What to work on.
1. According to the e-book passage, on how many electronic book readers may the encrypted electronic media be played?
2. Write out everything in the e-book passage from "In one implementation, the" down to "the soundtrack information.".

Supplied text.

◇ ◇ ◇ ◇ ◇

In one implementation, the electronic book reader application is loaded on a platform that has access to a network, such as the Internet, through which it can communicate with a distributor of electronic media. Such a distributor may receive a request to purchase and/or download electronic media from users. After receiving the request, the distributor may retrieve the requested work and its accompanying soundtrack information from a database. The retrieved electronic media can be encrypted and sent to the user of the electronic book reader application. The electronic media may be encrypted such that the electronic media may be played only on a single electronic book reader. Typically, the digital rights management information associated with the work also is applied to the soundtrack information.

Providing for Unified Presentation and Consumption of Audio and Visual Content

FIG. 9 is a block diagram 900 illustrating an example system 902 for the presentation and/or delivery of audio works that may be consumed along with electronic content, as well as an example system for the authoring of such combined works that may be delivered to an external device, as described further herein. The example system 902 may be implemented as executable software or hardware, and may be implemented on a general purpose computing device, on one or more separate devices which may or may not be communicatively coupled, on a network-accessible web service or otherwise made available over a communications network, or in some other format. Example system 902 may be comprised of one or more modules, each of which may be communicatively coupled to other modules, as well as capable of receiving and/or transmitting information to or from external sources, for example over a network such as the Internet.

◇ ◇ ◇ ◇ ◇

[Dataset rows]
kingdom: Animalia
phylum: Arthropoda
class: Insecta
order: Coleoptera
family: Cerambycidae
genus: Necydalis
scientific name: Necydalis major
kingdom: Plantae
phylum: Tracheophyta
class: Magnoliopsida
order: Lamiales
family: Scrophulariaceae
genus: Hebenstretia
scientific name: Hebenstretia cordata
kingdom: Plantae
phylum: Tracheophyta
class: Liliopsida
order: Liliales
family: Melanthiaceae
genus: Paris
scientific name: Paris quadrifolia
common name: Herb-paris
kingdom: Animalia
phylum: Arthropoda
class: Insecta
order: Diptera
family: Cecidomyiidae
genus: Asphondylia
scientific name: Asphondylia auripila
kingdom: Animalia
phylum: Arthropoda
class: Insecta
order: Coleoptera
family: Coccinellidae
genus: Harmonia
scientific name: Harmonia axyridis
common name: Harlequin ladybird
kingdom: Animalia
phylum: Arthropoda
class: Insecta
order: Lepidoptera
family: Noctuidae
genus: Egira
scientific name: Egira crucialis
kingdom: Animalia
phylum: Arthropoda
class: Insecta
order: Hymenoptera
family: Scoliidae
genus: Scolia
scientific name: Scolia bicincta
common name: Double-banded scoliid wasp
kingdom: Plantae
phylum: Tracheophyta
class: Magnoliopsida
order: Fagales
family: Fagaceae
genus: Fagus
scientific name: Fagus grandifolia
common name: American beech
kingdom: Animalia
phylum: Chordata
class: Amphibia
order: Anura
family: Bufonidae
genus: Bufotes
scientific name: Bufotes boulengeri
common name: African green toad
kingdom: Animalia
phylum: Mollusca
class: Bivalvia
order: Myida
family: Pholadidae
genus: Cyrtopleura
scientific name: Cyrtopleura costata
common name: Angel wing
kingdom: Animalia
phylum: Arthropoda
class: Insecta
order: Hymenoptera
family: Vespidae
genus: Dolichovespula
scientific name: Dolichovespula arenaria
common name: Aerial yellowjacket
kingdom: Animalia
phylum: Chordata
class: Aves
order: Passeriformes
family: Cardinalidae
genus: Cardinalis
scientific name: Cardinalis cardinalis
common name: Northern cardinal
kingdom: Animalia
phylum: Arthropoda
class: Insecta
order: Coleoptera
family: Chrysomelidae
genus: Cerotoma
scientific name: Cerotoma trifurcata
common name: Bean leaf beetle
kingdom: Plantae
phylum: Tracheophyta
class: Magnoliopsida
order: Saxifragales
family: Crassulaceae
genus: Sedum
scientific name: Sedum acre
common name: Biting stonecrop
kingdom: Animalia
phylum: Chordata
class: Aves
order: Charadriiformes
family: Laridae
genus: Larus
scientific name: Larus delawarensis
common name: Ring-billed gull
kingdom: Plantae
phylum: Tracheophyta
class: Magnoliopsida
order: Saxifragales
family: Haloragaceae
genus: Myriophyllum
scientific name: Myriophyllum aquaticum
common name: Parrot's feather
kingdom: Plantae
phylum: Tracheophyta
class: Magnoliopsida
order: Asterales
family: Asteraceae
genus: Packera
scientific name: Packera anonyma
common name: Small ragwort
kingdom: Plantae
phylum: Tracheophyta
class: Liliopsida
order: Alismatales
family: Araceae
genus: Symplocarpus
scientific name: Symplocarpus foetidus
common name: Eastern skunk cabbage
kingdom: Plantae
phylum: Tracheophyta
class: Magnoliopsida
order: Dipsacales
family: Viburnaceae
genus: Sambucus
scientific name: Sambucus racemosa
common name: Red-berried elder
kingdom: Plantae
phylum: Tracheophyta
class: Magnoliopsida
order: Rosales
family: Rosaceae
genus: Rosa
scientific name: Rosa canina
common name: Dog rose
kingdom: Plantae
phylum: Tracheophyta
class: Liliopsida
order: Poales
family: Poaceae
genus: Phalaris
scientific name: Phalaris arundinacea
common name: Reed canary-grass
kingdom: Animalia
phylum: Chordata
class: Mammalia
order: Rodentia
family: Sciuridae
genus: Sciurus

◇ ◇ ◇ ◇ ◇

Results for the exercise.
1. Only one: a single electronic book reader.

2.
In one implementation, the electronic book reader application is loaded on a platform that has access to a network, such as the Internet, through which it can communicate with a distributor of electronic media. Such a distributor may receive a request to purchase and/or download electronic media from users. After receiving the request, the distributor may retrieve the requested work and its accompanying soundtrack information from a database. The retrieved electronic media can be encrypted and sent to the user of the electronic book reader application. The electronic media may be encrypted such that the electronic media may be played only on a single electronic book reader. Typically, the digital rights management information associated with the work also is applied to the soundtrack information.